→ DATA TO PROCESS
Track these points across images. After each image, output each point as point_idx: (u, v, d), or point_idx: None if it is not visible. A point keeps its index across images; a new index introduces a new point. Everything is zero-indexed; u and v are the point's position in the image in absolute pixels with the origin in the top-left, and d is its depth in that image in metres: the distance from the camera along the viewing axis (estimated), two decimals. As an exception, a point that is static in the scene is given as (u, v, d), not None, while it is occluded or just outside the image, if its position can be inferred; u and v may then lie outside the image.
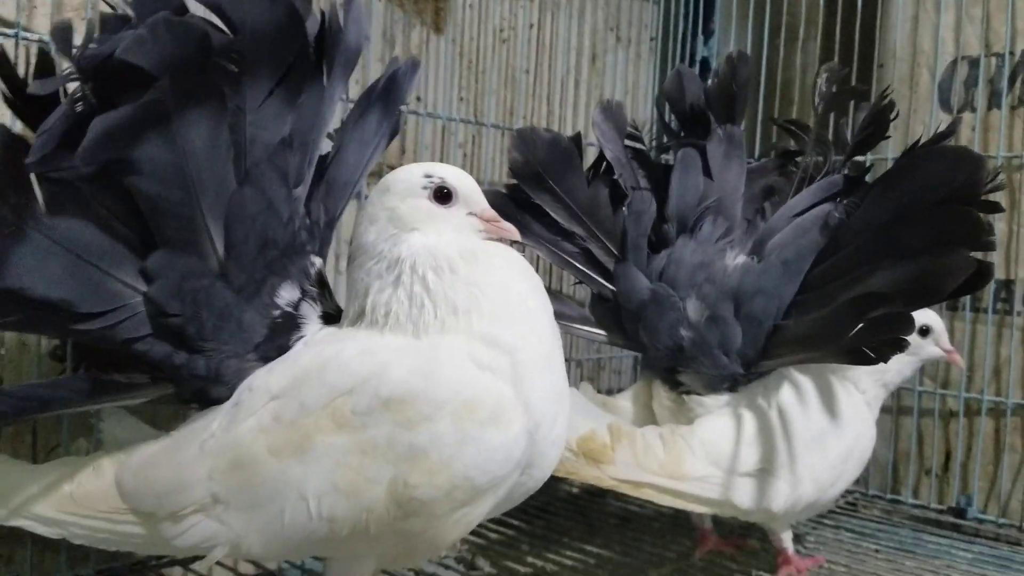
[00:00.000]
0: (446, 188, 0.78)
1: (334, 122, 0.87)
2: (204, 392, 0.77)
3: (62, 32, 0.69)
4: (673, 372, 1.07)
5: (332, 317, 0.82)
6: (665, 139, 1.21)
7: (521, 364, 0.76)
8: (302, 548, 0.77)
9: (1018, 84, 1.39)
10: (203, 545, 0.75)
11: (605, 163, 1.11)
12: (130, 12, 0.70)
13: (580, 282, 1.12)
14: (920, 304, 0.85)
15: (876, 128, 1.06)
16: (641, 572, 1.09)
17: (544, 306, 0.80)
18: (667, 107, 1.17)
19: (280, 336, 0.78)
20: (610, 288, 1.10)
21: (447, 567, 1.13)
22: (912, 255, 0.87)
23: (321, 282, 0.82)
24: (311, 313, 0.80)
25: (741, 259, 1.05)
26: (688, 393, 1.06)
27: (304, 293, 0.80)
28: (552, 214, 1.09)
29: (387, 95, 0.87)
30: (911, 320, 0.84)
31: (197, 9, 0.72)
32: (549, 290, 1.13)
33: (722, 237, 1.07)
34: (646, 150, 1.14)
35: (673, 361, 1.06)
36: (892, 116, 1.06)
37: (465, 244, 0.79)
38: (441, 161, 1.30)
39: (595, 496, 1.39)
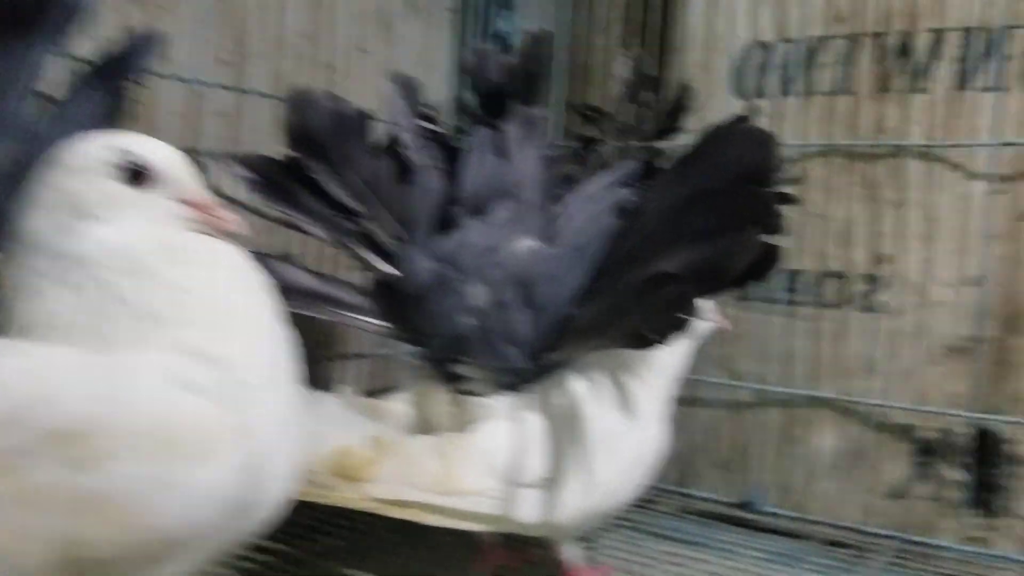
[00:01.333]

→ TO DO
Reproduce the lines above, beginning at the line with "10: (203, 545, 0.75)" and stopping after the line with "29: (387, 95, 0.87)", exactly as they are.

→ EXPECTED OUTPUT
10: (203, 545, 0.75)
11: (605, 163, 1.11)
12: (130, 12, 0.70)
13: (580, 282, 1.12)
14: (920, 304, 0.85)
15: (876, 128, 1.06)
16: (641, 572, 1.09)
17: (544, 306, 0.80)
18: (667, 107, 1.17)
19: (280, 336, 0.78)
20: (610, 288, 1.10)
21: (447, 567, 1.13)
22: (912, 255, 0.87)
23: (321, 282, 0.82)
24: (311, 313, 0.80)
25: (741, 259, 1.05)
26: (688, 393, 1.06)
27: (304, 293, 0.80)
28: (552, 214, 1.09)
29: (387, 95, 0.87)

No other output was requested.